* [PROBLEMS]
[1] In the collection of short jokes, what does the manager tell the job applicant to do with the laptop?
[2] Add a few more one-liners to the collection of short jokes, picking up after the laptop job interview.

Hotel: LOL You just turned on the curtain lights
Me: WTF? And that light in the wardrobe?
Hotel: 2400lux stadium lighting
Alarm: wake up
Call me a traditionalist, but I prefer my cranberry in its natural state, in the shape a of a can of dog food.
One of the most romantic things a rose can do for another rose is leave a trail of human body parts from the front door to the bedroom.
My favorite outdoor activity is looking for shade.
I appreciate people venturing into entrepreneurship but is it really necessary to call yourself CEO when your firm is total of 3 people?
I’m waiting to board my flight at the airport and I just saw a woman finish her book, stand up and angrily throw it in the bin.
I’m terrified to death of someone stealing my identity and improving my credit
I’m “My dog gets in the pool more than anyone else in the family” years old.
Hey lady I’m no dummy…those are letters not numbers.
-first day of algebra class
Me: Ok I’m just gonna lay down for like 15 minutes.
[11 Days later]
Oh no
“Here’s Ted with the weather.”
“…”
“I said… Here’s Ted with the weather.”
“…”
“Ted?”
“THAT’s what an unanswered text feels like, Sue.”
Me: Mirror, mirror, on the wall, who’s the …
Mirror: Comb your hair.
All I want is for someone to push me up against a wall
Lean in
And whisper ‘I’ll do your housework’
Marriage is a lot of why are you looking at me like that?
Sometimes you drop things into that crack next to the driver’s seat and those things just belong to the vehicle’s next owner now
These are troubling times, but as an incredibly drunk philosopher once said, “you can’t make lemonade without breaking a few eggs”
Just left a review for the telescope I bought — barely works. two stars
Honey, do you think if we met now instead of 15 years ago, we’d still marry each other?
{turn to see husband shaped hole in the wall}
I was at a job interview today when the manager handed me a laptop and said: I want you to try to sell this to me. So I put it under my arm, left the building and went home. Eventually he called me and said: Bring my laptop back now. I said: $200 and it’s yours.

* [EXTRACTED MATERIAL]

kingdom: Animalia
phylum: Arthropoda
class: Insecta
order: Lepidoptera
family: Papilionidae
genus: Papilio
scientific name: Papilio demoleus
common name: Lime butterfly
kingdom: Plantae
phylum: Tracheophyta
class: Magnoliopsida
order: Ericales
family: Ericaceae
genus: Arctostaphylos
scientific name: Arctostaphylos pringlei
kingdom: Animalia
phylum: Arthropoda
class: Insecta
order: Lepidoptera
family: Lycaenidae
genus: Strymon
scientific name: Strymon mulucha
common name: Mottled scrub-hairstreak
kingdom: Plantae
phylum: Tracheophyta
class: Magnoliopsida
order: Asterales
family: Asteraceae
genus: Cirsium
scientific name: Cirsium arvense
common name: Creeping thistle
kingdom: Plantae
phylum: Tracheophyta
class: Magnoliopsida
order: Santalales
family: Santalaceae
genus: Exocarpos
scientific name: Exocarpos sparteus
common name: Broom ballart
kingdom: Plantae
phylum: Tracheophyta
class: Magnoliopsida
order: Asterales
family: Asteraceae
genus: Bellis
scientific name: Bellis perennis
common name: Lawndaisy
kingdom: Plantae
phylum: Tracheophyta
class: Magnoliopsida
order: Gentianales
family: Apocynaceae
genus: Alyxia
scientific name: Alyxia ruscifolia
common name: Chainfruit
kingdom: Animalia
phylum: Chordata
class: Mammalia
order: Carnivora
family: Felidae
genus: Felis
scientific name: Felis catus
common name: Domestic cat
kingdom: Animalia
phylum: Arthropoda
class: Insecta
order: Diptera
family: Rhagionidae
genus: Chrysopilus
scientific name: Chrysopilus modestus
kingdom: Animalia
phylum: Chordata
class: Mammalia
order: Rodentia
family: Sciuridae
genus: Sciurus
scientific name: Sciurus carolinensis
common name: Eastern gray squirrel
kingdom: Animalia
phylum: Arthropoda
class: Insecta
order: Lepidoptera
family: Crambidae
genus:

* [OUTPUTS FOR THE TASKS]
[1] He tells the applicant to try to sell it to him.

[2]
GF: um—you said you had something important to show me
[a fat little penguin waddles by wearing a monacle]
ME: YOU WERE SUPPOSED TO WAIT
* breathing heavy and trying to keep up with the girl on the treadmill next to me
“So…what are you doing…after they…revive me?”
“Ah, Mr Bond, I-”
*closes laptop lid and pulls up trousers*
“-wasn’t expecting you.”
I just got an email saying ‘At Google earth we can read maps backwards!’
I thought, “That’s just spam.”
The biggest lie commercials ever told me was that some day I’d be at a party and some beautiful person would show up with a bag just overflowing with McDonald’s cheeseburgers.
“…until death do us part” okee sure, death of what tho?
Maybe the Loch Ness Monster is really just giraffes that don’t want people to know they like to swim
YOU DON’T KNOW
Why do they write PIZZA all over the box???? what else could possibly be in there???
My husband found a deal on golf shoes from a Facebook ad. He was so excited bc they were so cheap. He said, “Can you BELIEVE this price?” I said, “You have to be careful of those ads, a lot are scams.”
That conversation was 8 months ago and those shoes are still in transit.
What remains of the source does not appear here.